L'incontro di Brasilia tra la Merkel e Lula precede e prepara il summt Europa-America latina
che prenderà il via il 16 maggio a Lima, capitale del Perù, ma cade proprio nei
giorni in cui l'ultimo residuo del primo governo del "presidente operaio", il
ministro dell'ambiente Marina Silva, ha rassegnato le dimissioni dopo le continue discussioni
con il presidente Lula, fino all'ultima decisione che l'aveva fatta scoppiare in lacrime
davanti alle telecamere: la vittoria delle multinazionali e della sdoia ogm contro gli Indios.

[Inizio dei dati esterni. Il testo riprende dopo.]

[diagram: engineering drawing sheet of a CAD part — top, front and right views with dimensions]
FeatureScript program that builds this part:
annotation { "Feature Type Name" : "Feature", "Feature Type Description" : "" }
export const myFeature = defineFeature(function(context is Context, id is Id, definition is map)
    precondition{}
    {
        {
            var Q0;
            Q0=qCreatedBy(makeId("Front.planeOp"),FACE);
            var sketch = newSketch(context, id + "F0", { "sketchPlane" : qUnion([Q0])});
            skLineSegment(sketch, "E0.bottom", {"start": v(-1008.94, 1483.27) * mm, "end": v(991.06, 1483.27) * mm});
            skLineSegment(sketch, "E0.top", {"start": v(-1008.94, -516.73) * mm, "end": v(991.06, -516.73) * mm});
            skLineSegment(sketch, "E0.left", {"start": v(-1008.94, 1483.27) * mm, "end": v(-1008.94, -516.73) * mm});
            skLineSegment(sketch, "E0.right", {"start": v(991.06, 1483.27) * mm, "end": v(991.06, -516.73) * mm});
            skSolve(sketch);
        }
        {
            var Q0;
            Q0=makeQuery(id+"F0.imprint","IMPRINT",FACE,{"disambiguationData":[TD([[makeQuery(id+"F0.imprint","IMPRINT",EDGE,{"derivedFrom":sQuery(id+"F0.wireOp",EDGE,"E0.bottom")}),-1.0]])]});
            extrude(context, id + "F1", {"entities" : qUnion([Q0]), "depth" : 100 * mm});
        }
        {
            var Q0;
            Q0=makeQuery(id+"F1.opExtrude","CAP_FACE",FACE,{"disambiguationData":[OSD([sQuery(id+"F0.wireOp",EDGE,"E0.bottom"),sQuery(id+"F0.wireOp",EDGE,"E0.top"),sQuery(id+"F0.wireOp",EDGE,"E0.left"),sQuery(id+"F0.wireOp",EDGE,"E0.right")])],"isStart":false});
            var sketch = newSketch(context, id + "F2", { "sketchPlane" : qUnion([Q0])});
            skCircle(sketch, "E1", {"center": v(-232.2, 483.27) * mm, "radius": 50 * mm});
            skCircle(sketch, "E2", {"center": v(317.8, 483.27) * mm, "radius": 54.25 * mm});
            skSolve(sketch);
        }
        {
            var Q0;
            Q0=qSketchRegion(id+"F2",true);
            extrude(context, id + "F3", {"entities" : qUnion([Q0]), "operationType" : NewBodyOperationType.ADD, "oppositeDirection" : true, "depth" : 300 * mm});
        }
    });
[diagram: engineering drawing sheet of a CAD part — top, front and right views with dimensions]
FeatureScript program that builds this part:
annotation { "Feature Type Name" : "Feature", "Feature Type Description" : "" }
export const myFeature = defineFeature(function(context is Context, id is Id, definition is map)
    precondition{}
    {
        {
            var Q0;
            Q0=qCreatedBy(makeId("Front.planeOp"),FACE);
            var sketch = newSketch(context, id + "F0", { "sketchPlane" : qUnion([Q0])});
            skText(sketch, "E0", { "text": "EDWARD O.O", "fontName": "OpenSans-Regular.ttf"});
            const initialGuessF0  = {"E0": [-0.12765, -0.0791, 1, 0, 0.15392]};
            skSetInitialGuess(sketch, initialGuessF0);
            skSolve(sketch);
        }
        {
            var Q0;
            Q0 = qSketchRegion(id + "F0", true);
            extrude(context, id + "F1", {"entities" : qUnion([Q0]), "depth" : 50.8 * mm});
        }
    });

Ma siccome lo show dell'ex presidente operaio deve andare avanti, ecco l'accordo con la
Germania, che accorderà al Brasile un prestito di 52 milioni di euro per lo sviluppo
dell'energia rinnovabile, mentre un finanziamento a fondo perduto di 40 milioni di euro
sarà dato per sostenere progetti di protezione e salvaguardia della foresta amazzonica.
L'accordo per l'energia ha una durata di 15 anni e si basa sull'approvvigionamento energetico
in maniera sostenibile, in particolare sul miglioramento del risparmio e dell'efficienza
energetica e sull'utilizzo di energie alternative.
Lula e la Merkel hanno valutato più che positivamente la cooperazione già in atto
tra Brasile e Germania nei settori dell'energia idroelttrica, eolica, solare, geotermica e
degli oceani, ma anche sui biocarburanti che vedono ancora il Brasile come loro più
strenuo difensore mentre l'Europa frena dopo un iniziale entusiasmo.